### Exercise task:
Starting at the line containing "order: Poales" and ending at the line containing "locality: Island of Palawan.", rewrite those rows with "collector number" renamed to "field number" and everything else unchanged. Give only those lines.

** START OF Data for this exercise **

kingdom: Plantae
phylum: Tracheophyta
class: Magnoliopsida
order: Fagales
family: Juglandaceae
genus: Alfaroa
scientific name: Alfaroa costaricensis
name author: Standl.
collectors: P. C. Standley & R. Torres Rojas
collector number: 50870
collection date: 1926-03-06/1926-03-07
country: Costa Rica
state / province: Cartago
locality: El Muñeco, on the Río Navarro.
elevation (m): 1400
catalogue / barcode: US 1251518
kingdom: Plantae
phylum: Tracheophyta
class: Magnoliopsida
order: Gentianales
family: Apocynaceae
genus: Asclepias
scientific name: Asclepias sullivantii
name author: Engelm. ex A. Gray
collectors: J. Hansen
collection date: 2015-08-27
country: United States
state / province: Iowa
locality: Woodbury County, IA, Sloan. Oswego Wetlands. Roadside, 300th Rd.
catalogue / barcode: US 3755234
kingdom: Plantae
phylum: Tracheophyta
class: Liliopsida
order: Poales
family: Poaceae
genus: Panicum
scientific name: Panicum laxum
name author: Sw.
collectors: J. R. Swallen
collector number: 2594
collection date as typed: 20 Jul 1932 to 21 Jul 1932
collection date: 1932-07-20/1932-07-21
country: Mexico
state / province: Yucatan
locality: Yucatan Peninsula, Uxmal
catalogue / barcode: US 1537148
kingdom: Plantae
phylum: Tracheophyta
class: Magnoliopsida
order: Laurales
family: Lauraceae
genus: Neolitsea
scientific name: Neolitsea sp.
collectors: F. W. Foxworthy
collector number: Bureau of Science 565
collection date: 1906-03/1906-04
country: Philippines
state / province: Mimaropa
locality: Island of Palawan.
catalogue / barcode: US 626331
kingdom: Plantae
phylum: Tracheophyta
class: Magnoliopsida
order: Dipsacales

** END OF Data for this exercise **

### Result of the task:
order: Poales
family: Poaceae
genus: Panicum
scientific name: Panicum laxum
name author: Sw.
collectors: J. R. Swallen
field number: 2594
collection date as typed: 20 Jul 1932 to 21 Jul 1932
collection date: 1932-07-20/1932-07-21
country: Mexico
state / province: Yucatan
locality: Yucatan Peninsula, Uxmal
catalogue / barcode: US 1537148
kingdom: Plantae
phylum: Tracheophyta
class: Magnoliopsida
order: Laurales
family: Lauraceae
genus: Neolitsea
scientific name: Neolitsea sp.
collectors: F. W. Foxworthy
field number: Bureau of Science 565
collection date: 1906-03/1906-04
country: Philippines
state / province: Mimaropa
locality: Island of Palawan.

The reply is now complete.